Today is the 65th anniversary of the Nakba: the catastrophe that was the official creation, backed by the full force of U.S. imperialism, of the state of Israel based on the expulsion of three-quarters-of-a-million Palestinians from their homes and homeland.

Today roughly 7 million refugees, those expelled and their descendants, take to the streets worldwide to demand the right to return.

Today all who support and defend the right to self-determination of all peoples stand with the heroic Palestinian people.

In less than two weeks there will be a focus on the struggle's literary front as the fifth annual Palestine Festival of Literature convenes. As in past years, PalFest features a great array of writers, Palestinians and others, in what looks like a fabulous series of programs "in cities across all of historical Palestine," as the organizers have announced. Most every year Israeli state forces attempt to block or disrupt one or another session, but PalFest cannot be stopped. Here's a list of participants over the years. Read their work! And here's an interesting commentary from a British author about how PalFest educated him and improved his novel.

Wednesday, May 1, 2013

But it's May Day!

And I can't let the other side grab my attention. Not today, on our day, the workers' day.

Happy May Day! To my sisters and brothers here in New York, gathered in Union Square. And in Havana, in Revolution Plaza.

And in Gaza.


And around the world. A better one's in birth!
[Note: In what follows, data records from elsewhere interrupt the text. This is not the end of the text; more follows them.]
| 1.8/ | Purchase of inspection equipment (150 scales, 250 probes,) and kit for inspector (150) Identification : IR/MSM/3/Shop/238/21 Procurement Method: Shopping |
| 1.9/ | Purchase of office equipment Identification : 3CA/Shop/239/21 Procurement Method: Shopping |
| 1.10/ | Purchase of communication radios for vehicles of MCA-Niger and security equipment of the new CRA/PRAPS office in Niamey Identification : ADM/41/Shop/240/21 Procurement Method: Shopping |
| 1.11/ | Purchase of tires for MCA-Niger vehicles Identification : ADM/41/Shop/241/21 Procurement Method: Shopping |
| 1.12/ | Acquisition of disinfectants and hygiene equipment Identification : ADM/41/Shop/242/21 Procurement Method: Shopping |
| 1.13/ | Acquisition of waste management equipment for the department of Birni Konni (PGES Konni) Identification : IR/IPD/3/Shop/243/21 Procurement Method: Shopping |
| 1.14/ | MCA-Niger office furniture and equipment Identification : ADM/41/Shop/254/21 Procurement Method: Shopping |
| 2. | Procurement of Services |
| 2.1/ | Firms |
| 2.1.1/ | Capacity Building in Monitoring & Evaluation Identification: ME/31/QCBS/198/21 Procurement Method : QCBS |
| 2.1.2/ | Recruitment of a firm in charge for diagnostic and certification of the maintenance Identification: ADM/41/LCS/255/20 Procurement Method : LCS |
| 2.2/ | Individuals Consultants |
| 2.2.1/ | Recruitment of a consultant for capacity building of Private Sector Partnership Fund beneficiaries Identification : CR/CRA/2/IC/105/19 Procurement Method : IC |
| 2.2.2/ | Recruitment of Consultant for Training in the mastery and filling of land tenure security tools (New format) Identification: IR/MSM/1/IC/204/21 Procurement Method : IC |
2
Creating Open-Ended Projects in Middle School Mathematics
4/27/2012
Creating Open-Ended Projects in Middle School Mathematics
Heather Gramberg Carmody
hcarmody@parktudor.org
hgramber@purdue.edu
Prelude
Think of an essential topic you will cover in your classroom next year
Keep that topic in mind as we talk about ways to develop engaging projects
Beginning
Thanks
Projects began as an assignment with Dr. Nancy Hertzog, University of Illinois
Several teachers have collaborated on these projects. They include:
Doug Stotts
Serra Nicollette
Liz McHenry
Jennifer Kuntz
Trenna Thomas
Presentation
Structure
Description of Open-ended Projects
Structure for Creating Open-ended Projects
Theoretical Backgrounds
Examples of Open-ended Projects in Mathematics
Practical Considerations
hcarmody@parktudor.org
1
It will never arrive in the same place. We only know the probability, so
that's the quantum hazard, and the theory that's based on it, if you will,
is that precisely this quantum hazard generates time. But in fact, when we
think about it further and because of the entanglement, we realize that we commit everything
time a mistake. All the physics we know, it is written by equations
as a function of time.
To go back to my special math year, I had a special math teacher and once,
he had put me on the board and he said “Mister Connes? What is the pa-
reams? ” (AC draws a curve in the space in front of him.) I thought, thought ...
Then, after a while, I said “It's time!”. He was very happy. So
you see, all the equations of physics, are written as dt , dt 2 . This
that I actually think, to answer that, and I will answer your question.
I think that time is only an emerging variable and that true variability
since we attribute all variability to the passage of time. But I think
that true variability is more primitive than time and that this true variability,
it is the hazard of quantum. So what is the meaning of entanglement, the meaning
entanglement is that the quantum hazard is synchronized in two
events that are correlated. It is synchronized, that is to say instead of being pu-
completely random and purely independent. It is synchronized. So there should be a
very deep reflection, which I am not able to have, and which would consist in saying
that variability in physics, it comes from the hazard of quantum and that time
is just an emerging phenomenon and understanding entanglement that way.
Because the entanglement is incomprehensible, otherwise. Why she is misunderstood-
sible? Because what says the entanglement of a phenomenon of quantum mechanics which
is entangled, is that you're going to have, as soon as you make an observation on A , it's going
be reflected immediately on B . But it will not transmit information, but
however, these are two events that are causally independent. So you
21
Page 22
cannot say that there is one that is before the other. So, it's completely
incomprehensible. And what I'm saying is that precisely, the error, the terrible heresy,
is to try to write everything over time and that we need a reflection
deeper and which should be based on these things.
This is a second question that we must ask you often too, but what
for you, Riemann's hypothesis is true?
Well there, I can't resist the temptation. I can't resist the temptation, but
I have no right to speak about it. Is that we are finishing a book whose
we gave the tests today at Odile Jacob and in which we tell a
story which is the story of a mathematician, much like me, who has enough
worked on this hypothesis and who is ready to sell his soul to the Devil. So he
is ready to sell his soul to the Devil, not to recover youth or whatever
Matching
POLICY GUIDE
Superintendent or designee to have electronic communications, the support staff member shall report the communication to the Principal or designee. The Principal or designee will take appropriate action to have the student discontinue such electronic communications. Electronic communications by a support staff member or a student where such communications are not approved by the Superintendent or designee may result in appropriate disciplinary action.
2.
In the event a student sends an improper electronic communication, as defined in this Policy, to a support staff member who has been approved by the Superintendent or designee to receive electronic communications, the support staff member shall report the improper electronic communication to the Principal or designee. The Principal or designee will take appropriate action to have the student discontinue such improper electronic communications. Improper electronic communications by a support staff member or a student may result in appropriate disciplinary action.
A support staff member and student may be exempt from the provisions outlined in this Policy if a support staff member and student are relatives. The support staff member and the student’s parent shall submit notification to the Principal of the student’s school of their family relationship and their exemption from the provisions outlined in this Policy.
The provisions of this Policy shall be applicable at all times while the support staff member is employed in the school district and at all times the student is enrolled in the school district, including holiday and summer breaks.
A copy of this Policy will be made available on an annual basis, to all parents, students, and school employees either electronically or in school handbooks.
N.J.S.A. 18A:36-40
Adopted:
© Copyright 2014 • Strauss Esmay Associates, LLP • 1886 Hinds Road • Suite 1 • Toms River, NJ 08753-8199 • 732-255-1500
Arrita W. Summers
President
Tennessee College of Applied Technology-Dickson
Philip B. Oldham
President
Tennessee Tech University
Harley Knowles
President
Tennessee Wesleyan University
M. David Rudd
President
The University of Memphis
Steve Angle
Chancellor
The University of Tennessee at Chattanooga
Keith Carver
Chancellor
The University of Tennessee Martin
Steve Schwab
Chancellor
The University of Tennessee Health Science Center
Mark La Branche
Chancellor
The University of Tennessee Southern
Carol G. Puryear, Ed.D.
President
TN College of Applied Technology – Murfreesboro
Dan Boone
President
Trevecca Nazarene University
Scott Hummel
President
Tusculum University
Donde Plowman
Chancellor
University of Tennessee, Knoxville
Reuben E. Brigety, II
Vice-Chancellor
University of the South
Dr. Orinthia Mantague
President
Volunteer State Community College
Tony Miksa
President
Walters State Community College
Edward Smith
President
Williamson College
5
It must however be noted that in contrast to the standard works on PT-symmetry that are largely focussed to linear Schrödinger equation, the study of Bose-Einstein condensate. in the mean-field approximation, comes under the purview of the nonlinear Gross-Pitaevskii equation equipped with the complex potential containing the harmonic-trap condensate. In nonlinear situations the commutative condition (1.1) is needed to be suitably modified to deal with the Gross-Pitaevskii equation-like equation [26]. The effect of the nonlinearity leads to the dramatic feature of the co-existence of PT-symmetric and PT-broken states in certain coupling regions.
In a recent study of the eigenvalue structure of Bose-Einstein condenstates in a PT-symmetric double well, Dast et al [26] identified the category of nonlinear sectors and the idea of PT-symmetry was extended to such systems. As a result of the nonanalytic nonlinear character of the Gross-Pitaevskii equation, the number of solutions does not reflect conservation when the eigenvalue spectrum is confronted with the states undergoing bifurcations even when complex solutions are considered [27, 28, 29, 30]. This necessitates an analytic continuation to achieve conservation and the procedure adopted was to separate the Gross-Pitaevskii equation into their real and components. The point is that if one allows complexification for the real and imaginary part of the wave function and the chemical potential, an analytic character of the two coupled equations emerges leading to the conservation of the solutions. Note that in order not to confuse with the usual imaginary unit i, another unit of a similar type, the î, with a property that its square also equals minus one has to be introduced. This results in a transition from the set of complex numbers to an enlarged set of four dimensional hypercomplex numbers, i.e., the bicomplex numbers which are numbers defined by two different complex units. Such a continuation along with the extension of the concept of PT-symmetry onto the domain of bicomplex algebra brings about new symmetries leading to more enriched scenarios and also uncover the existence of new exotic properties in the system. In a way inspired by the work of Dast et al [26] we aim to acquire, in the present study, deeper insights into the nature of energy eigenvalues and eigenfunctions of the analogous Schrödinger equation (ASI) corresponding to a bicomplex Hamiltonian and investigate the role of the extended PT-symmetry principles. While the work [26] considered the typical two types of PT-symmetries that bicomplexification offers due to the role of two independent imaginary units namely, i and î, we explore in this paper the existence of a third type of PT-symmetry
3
More on the anticommunist saints of the writing world

Stopping in again briefly with a coda to yesterday's post regarding the PEN World Voices Conference. A while back I read this illuminating piece on Vaclav Havel by the leftist writer Michael Parenti. Havel of course was the playwright and leading front person for U.S. imperialism in working to bring about the counter-revolution in Czechoslovakia. After that effort succeeded, Havel served as president of the new Czech Republic. Now dead, he's pretty well achieved sainthood standing as he does for freedom, democracy and art all tied up together in a pretty bow.

The truth, as Parenti points out, is that Havel was the scion of a wealthy family and a fighter above all for his own class interests. He hated the workers' state, hated the struggle to build socialism in Czechoslovakia--because it expropriated his family's wealth, wealth that was created by and had been stolen from workers. He fought hard to overturn that system so he and his lot could get their riches back.

In 1992, writes Parenti, "while president of Czechoslovakia, Havel, the great democrat, demanded that parliament be suspended and he be allowed to rule by edict, the better to ram through free-market 'reforms.' 

"That same year, he signed a law that made the advocacy of communism a felony with a penalty of up to eight years imprisonment." How's that for free speech?

So anyway, Philip Roth's great revelation at last night's PEN gala was that he spent a lot of time in the 1970s boosting Havel. He brought him money! He arranged contracts to have his books published in the United States! He soothed and supported Havel and his cronies who, Roth claims, were forced to actually work for a living. Work! Manual labor! What horrors! What nerve the socialist state had, refusing to pay these fine artistes a salary for fomenting counterrevolution! What antidemocratic anti-art baddies! All of this, Roth's service to U.S. imperialism, he portrayed in his talk, as far as I can tell from reports, as his own personal endeavors, but it's an absolute certainty that Roth carried out his mission in cahoots with the State Department. That's how this stuff works.